[Data extracted from a collection]
Start of Block

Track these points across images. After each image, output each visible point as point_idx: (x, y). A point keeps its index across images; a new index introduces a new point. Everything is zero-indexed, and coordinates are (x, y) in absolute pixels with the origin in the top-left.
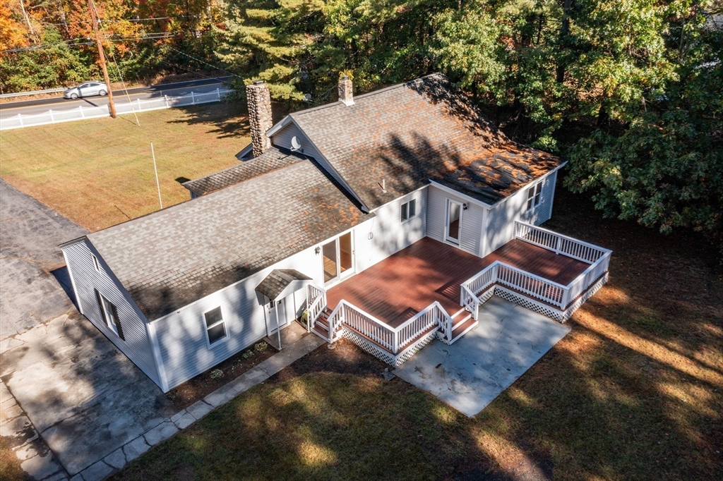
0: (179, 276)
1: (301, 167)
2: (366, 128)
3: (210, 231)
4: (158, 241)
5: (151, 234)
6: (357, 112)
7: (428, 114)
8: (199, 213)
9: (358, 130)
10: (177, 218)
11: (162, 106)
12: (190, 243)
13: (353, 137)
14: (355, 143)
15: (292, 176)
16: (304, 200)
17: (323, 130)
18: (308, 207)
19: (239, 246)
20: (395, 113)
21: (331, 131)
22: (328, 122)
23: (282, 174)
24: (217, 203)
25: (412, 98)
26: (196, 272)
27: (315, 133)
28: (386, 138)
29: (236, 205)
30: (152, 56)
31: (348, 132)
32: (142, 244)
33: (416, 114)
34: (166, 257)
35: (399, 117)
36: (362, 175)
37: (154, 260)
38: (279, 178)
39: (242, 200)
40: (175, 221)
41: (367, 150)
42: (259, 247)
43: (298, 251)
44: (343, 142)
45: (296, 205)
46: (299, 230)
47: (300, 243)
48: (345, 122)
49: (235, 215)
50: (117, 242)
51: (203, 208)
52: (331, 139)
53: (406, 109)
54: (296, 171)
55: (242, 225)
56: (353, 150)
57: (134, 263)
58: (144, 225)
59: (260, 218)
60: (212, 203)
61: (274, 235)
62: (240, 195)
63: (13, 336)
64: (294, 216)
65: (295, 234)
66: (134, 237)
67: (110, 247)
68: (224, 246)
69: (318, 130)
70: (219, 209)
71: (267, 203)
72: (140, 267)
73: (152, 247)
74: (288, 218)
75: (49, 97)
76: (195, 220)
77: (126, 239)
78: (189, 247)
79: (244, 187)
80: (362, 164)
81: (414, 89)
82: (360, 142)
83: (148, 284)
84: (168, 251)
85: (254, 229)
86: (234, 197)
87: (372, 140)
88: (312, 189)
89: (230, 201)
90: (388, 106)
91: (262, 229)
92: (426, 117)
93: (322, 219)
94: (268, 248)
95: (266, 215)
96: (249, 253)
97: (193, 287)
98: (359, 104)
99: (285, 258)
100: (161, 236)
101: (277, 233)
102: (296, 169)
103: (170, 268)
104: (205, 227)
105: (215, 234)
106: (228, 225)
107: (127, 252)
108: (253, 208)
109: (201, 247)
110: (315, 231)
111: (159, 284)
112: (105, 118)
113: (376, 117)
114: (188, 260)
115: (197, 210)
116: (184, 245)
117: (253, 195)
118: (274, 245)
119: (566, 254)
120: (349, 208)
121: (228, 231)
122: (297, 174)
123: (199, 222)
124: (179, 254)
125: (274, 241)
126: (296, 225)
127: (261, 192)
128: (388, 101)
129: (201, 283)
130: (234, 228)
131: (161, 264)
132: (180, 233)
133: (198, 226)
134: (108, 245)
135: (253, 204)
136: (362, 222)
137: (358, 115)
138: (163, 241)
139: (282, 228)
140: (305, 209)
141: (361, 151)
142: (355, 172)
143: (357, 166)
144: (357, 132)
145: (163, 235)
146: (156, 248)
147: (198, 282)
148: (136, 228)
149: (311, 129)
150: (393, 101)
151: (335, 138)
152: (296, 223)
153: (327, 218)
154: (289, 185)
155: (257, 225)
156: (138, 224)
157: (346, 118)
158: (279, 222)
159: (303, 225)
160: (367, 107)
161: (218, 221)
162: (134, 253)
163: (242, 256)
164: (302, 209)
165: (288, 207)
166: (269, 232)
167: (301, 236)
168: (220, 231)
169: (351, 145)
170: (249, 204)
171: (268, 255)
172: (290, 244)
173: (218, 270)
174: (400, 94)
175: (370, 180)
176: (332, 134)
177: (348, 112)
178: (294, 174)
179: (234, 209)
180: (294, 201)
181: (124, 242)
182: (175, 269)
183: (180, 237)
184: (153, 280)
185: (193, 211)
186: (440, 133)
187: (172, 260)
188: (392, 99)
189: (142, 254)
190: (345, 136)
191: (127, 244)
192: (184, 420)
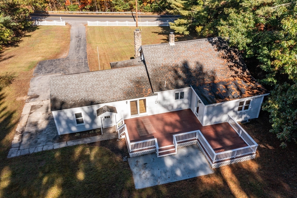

End of Block
Start of Block

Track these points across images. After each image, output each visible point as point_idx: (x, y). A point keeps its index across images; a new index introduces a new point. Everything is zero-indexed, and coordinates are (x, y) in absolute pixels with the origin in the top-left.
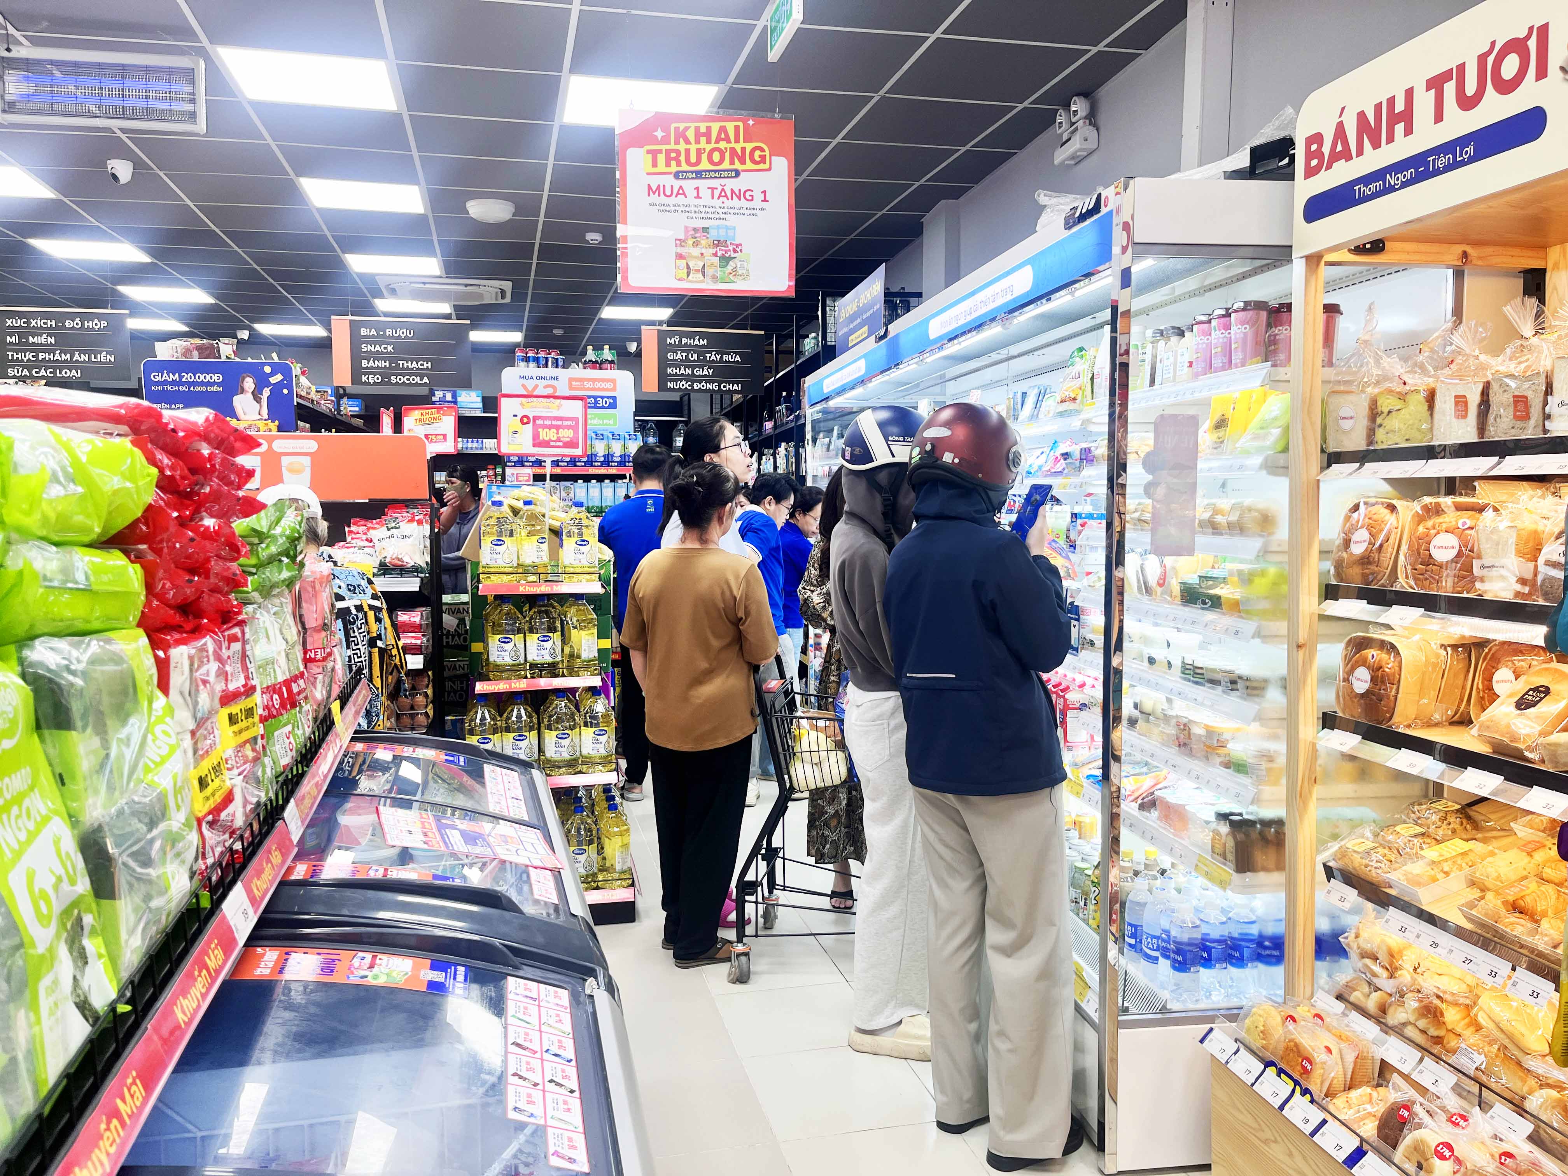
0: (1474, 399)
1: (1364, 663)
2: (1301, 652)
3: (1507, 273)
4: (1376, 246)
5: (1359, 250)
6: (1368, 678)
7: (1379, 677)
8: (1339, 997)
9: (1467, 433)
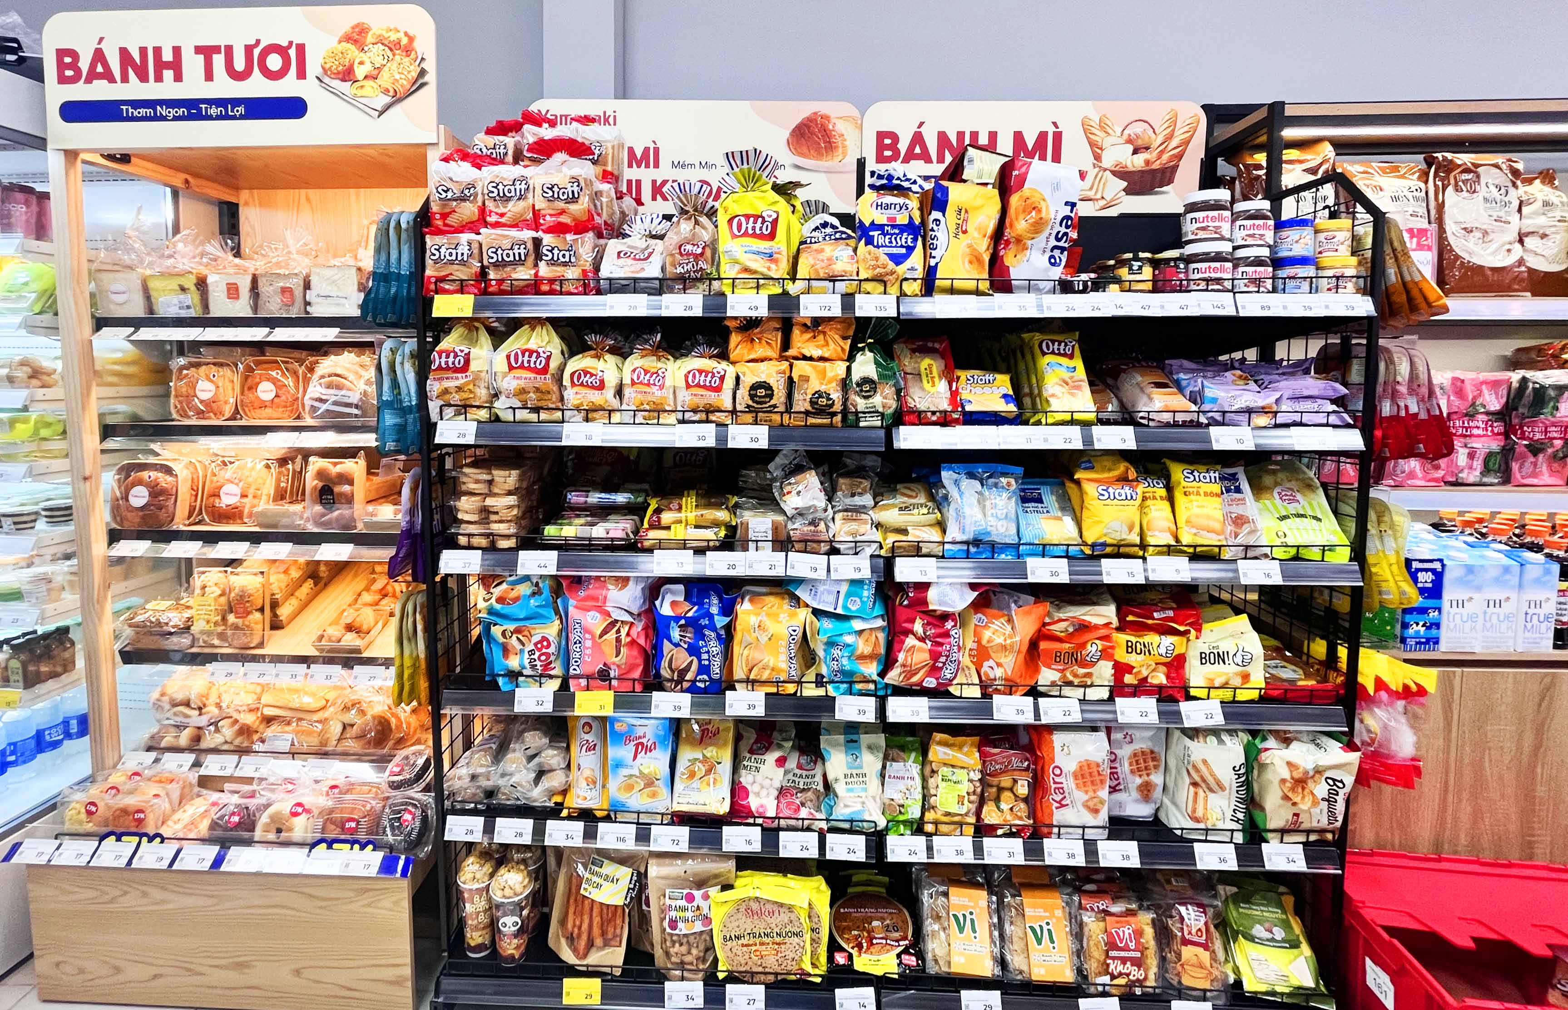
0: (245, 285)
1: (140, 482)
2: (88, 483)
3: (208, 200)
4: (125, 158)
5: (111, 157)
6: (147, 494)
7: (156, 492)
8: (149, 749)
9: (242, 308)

End of Block

Take the stretch of lines above from the one containing "48: (345, 122)" through the one containing "189: (142, 254)" and repeat it exactly, adding no other line.

48: (345, 122)
49: (235, 215)
50: (117, 242)
51: (203, 208)
52: (331, 139)
53: (406, 109)
54: (296, 171)
55: (242, 225)
56: (353, 150)
57: (134, 263)
58: (144, 225)
59: (260, 218)
60: (212, 203)
61: (274, 235)
62: (240, 195)
63: (13, 336)
64: (294, 216)
65: (295, 234)
66: (134, 237)
67: (110, 247)
68: (224, 246)
69: (318, 130)
70: (219, 209)
71: (267, 203)
72: (140, 267)
73: (152, 247)
74: (288, 218)
75: (49, 97)
76: (195, 220)
77: (126, 239)
78: (189, 247)
79: (244, 187)
80: (362, 164)
81: (414, 89)
82: (360, 142)
83: (148, 284)
84: (168, 251)
85: (254, 229)
86: (234, 197)
87: (372, 140)
88: (312, 189)
89: (230, 201)
90: (388, 106)
91: (262, 229)
92: (426, 117)
93: (322, 219)
94: (268, 248)
95: (266, 215)
96: (249, 253)
97: (193, 287)
98: (359, 104)
99: (285, 258)
100: (161, 236)
101: (277, 233)
102: (296, 169)
103: (170, 268)
104: (205, 227)
105: (215, 234)
106: (228, 225)
107: (127, 252)
108: (253, 208)
109: (201, 247)
110: (315, 231)
111: (159, 284)
112: (105, 118)
113: (376, 117)
114: (188, 260)
115: (197, 210)
116: (184, 245)
117: (253, 195)
118: (274, 245)
119: (566, 254)
120: (349, 208)
121: (228, 231)
122: (297, 174)
123: (199, 222)
124: (179, 254)
125: (274, 241)
126: (296, 225)
127: (261, 192)
128: (388, 101)
129: (201, 283)
130: (234, 228)
131: (161, 264)
132: (180, 233)
133: (198, 226)
134: (108, 245)
135: (253, 204)
136: (362, 222)
137: (358, 115)
138: (163, 241)
139: (282, 228)
140: (305, 209)
141: (361, 151)
142: (355, 172)
143: (357, 166)
144: (357, 132)
145: (163, 235)
146: (156, 248)
147: (198, 282)
148: (136, 228)
149: (311, 129)
150: (393, 101)
151: (335, 138)
152: (296, 223)
153: (327, 218)
154: (289, 185)
155: (257, 225)
156: (138, 224)
157: (346, 118)
158: (279, 222)
159: (303, 225)
160: (367, 107)
161: (218, 221)
162: (134, 253)
163: (242, 256)
164: (302, 209)
165: (288, 207)
166: (269, 232)
167: (301, 236)
168: (220, 231)
169: (351, 145)
170: (249, 204)
171: (268, 255)
172: (290, 244)
173: (218, 270)
174: (400, 94)
175: (370, 180)
176: (332, 134)
177: (348, 112)
178: (294, 174)
179: (234, 209)
180: (294, 201)
181: (124, 242)
182: (175, 269)
183: (180, 237)
184: (153, 280)
185: (193, 211)
186: (440, 133)
187: (172, 260)
188: (392, 99)
189: (142, 254)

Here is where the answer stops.